■ Page extract ■
::::::::
[OSGeo-Standards] [OSGeo-Discuss] Would you be concerned if the "GeoServices REST API" became an OGC standard?

Cameron Shorter cameron.shorter at gmail.com
Sat May 4 14:21:10 PDT 2013

Thankyou, I was hoping that someone such as your self with insights into 
the standard would explain the details. You email has been a great help.

I'm also hoping that someone will provide a more detailed comparison of 
the similarities / differences, to help the rest of the community 
understand what is happening.

On 05/05/13 02:43, Adrian Custer wrote:
> Dear Cameron, all,
> There is indeed a massive conflict at the OGC related to this proposed 
> standard and it may be useful to inform this list about that conflict 
> and the process.
> However, I am unsure how expanding the *discussion* here helps.
::::::::
■ Material ■
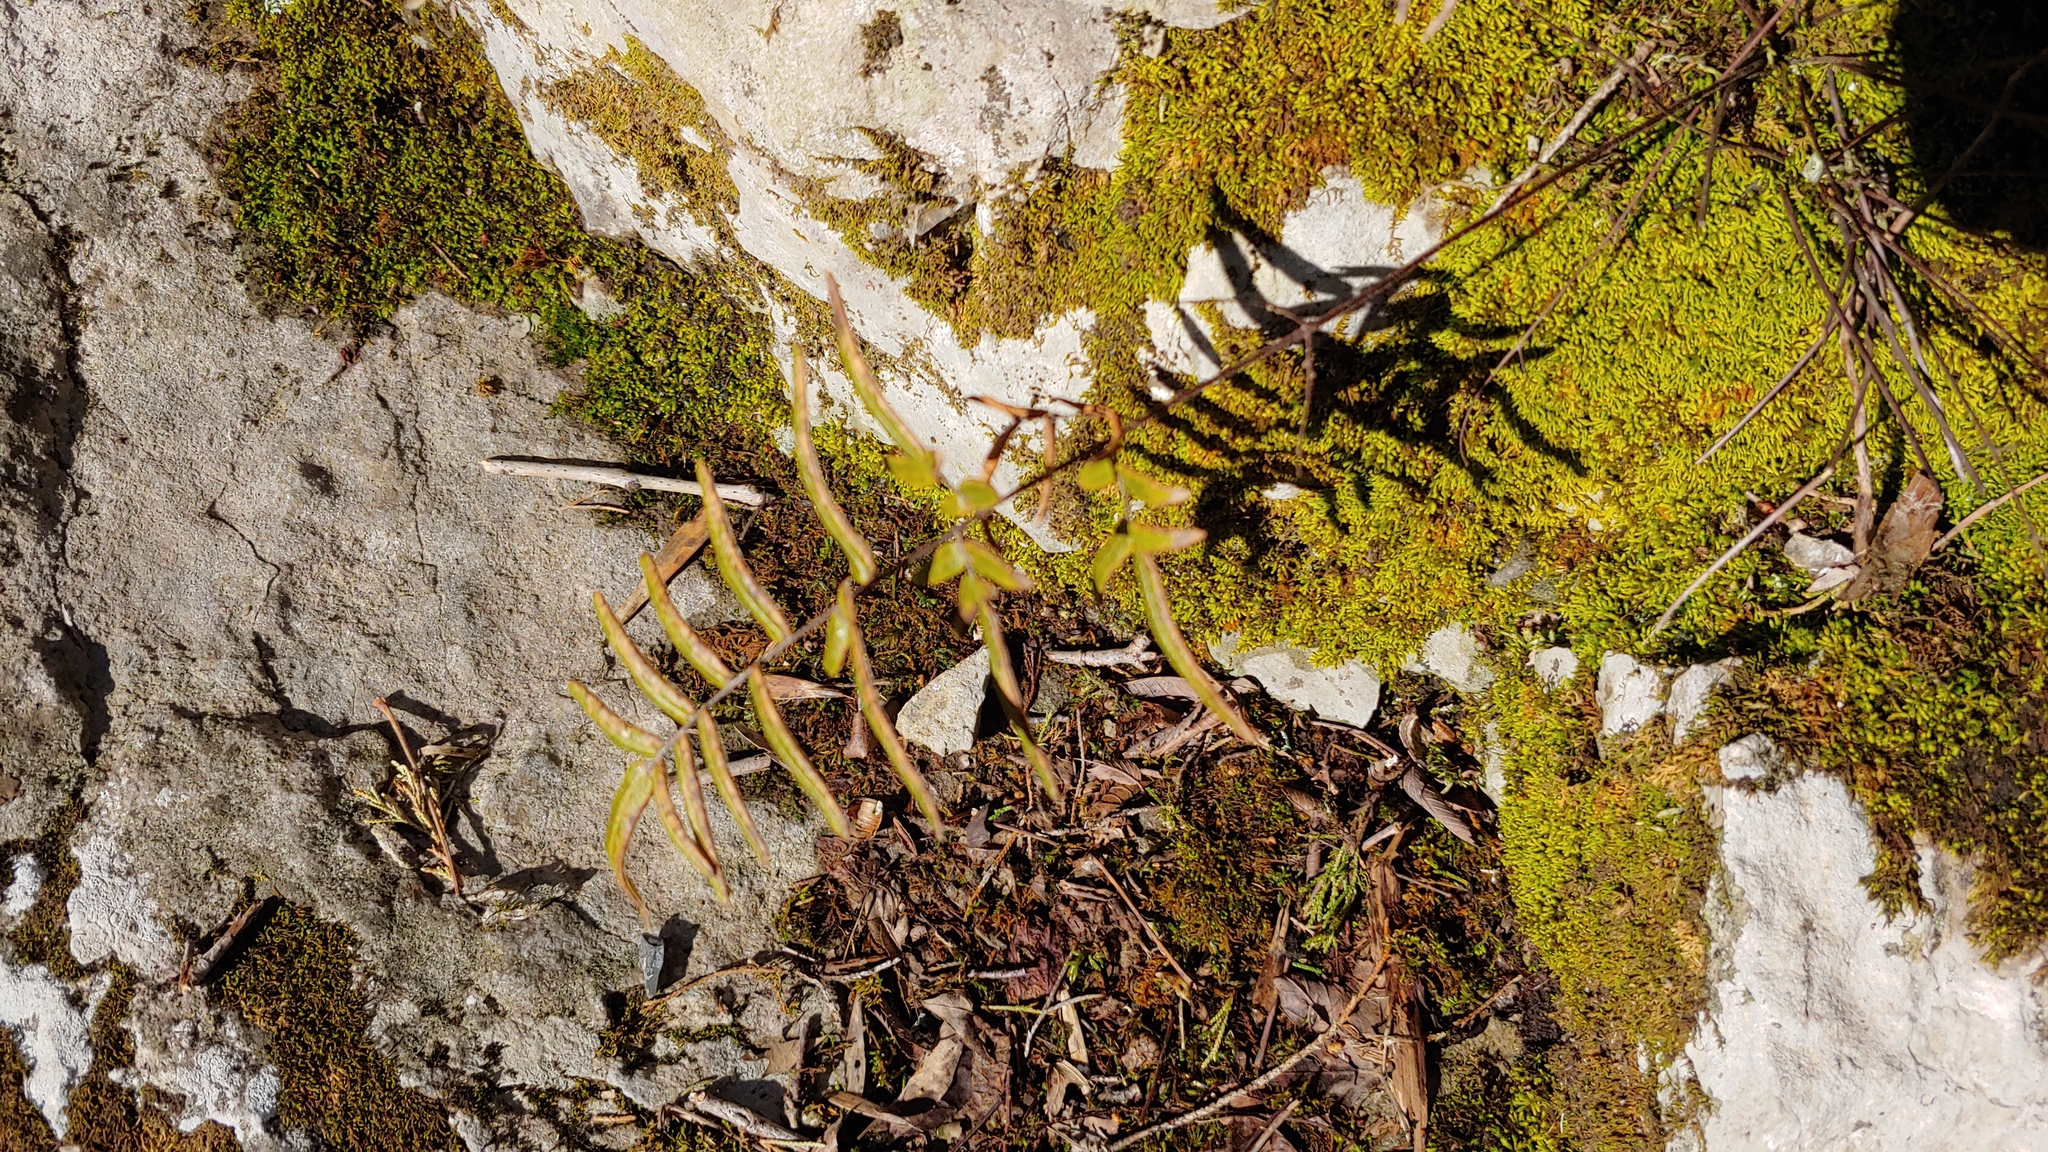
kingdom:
::::::::
■ Written request ■
In the mailing list message, what does Adrian Custer say exists at the OGC in relation to the proposed standard?

■ Result for this task ■
A massive conflict.